Start
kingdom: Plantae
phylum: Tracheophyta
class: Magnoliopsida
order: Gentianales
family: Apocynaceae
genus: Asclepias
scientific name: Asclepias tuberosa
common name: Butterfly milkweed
End
Start
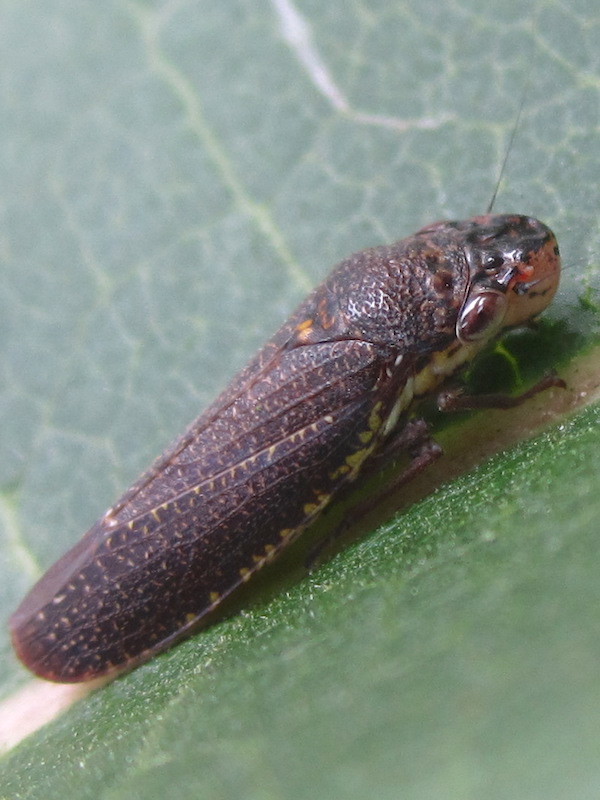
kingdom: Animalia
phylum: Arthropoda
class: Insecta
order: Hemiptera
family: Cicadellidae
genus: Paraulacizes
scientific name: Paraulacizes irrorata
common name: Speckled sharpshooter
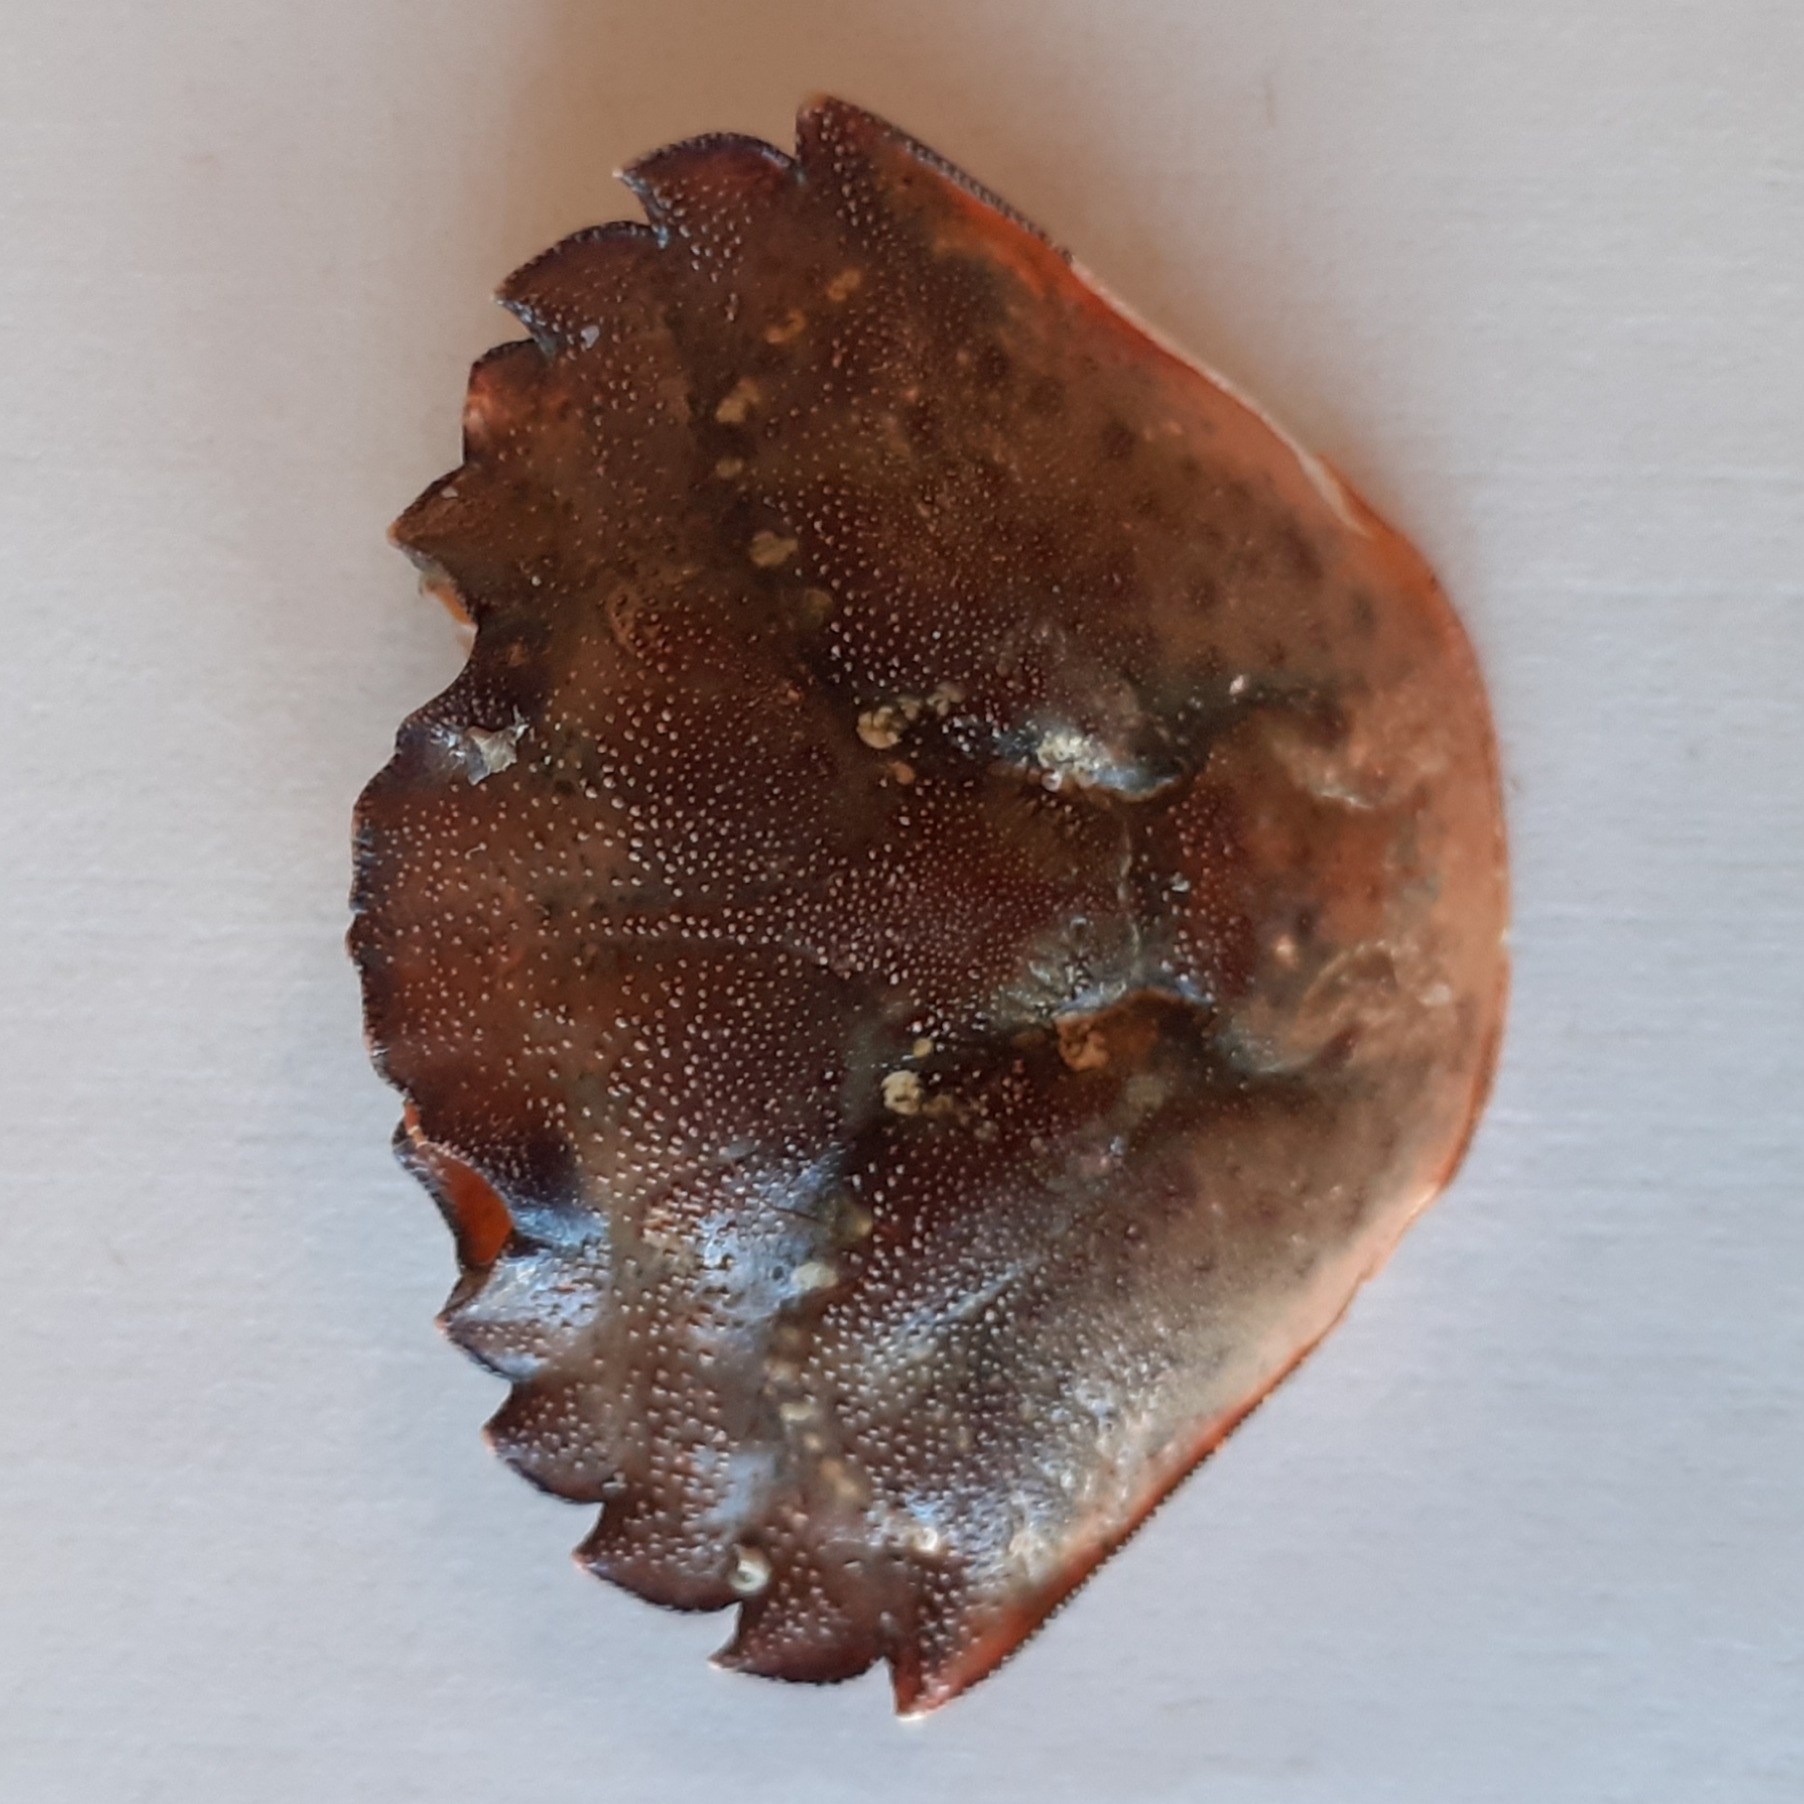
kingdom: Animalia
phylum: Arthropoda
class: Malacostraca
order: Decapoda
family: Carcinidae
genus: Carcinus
End
Start
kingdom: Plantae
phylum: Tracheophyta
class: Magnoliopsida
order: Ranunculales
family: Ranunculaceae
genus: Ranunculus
End
### Exercise goal:
Show each line of the data above that contains the word "name", copying every such line in full. A line counts only if the letters match in case.

### Result:
scientific name: Asclepias tuberosa
common name: Butterfly milkweed
scientific name: Paraulacizes irrorata
common name: Speckled sharpshooter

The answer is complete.